The high-profile music team working on the 2021 remake was made up of the talents of both the New York Philharmonic and the Los Angeles Philharmonic. They were directed by Venezuelan conductor Gustavo Dudamel, and the Academy Award-nominated composer David Newman, was the orchestrator and arranger.

“How I wish my dad was around to see this film, to hear this film and hear how his music sounds in it,” Jamie revealed.

“I also so wish that my father and Steven Spielberg could have met each other because they have a lot in common. They’re both incredibly warm-hearted people. They love to reach out and communicate and make connections and they’re really peas in a pod.

“I’m sorry they didn’t get to meet in real life, but they sort of did meet through the film.”

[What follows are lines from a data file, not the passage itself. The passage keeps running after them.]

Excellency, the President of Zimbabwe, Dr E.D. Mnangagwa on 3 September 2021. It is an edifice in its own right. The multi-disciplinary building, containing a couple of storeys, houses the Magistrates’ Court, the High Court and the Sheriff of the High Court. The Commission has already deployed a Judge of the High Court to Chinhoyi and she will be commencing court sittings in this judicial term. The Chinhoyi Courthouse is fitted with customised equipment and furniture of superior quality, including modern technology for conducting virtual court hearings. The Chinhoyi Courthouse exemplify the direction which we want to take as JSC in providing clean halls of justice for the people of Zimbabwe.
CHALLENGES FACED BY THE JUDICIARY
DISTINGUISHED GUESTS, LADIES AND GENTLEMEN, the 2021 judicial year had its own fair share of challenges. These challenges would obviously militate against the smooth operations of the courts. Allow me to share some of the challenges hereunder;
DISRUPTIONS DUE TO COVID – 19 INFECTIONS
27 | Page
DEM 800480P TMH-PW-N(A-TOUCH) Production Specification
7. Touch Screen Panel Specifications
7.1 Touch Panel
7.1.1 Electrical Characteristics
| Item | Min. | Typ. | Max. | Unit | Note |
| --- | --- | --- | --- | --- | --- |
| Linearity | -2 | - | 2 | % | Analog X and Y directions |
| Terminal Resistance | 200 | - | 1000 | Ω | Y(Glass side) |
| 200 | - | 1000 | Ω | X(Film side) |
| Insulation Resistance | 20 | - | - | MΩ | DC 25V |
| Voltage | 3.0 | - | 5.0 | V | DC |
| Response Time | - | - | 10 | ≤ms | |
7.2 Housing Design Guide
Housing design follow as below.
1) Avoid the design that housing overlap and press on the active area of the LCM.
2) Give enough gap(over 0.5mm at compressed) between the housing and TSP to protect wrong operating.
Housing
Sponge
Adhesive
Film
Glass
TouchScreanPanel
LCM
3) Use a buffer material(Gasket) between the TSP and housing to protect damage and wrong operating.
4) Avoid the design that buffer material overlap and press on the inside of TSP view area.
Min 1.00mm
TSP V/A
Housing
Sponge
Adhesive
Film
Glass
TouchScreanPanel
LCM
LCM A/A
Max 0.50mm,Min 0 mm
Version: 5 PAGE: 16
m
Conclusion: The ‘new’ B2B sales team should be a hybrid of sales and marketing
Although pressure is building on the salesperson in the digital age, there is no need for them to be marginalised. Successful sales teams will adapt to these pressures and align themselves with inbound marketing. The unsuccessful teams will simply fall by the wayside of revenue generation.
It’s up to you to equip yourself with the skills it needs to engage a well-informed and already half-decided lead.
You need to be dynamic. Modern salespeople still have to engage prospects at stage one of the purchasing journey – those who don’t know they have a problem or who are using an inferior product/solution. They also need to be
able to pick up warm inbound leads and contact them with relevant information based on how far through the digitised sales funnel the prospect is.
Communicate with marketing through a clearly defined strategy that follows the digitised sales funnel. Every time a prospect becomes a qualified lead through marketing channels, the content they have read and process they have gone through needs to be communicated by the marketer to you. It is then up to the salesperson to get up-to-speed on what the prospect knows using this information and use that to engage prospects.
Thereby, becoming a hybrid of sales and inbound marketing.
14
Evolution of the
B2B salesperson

Steven Spielberg directs West Side Story (2021)
Steven Spielberg directs West Side Story (2021). Picture: Alamy

Jamie also told Classic FM about her familial-like relationship with the late composer Stephen Sondheim, who wrote the lyrics to West Side Story.

“Steve was always there, just like West Side Story was, and for the exact same reason – because he was there working with my father. But he wasn’t just a work colleague, he was really a friend of the whole family.

“He would come and visit us in the summers, come out to our country house in Connecticut for the weekend. He really hung out with us. For my siblings and I, he was like another uncle.

“We were always a little careful around Steve because you wouldn’t want to rile him; he was a scary dude when we were young! But, interestingly enough in the last 20 years of his life, he kind of mellowed out and became genuinely avuncular and was very affectionate with the three of us. He often invited us over to his house to have dinner or play anagrams and word games, which we all love so much. We got to really hang out with him in this very relaxed and affectionate way quite a lot in the last years of his life.”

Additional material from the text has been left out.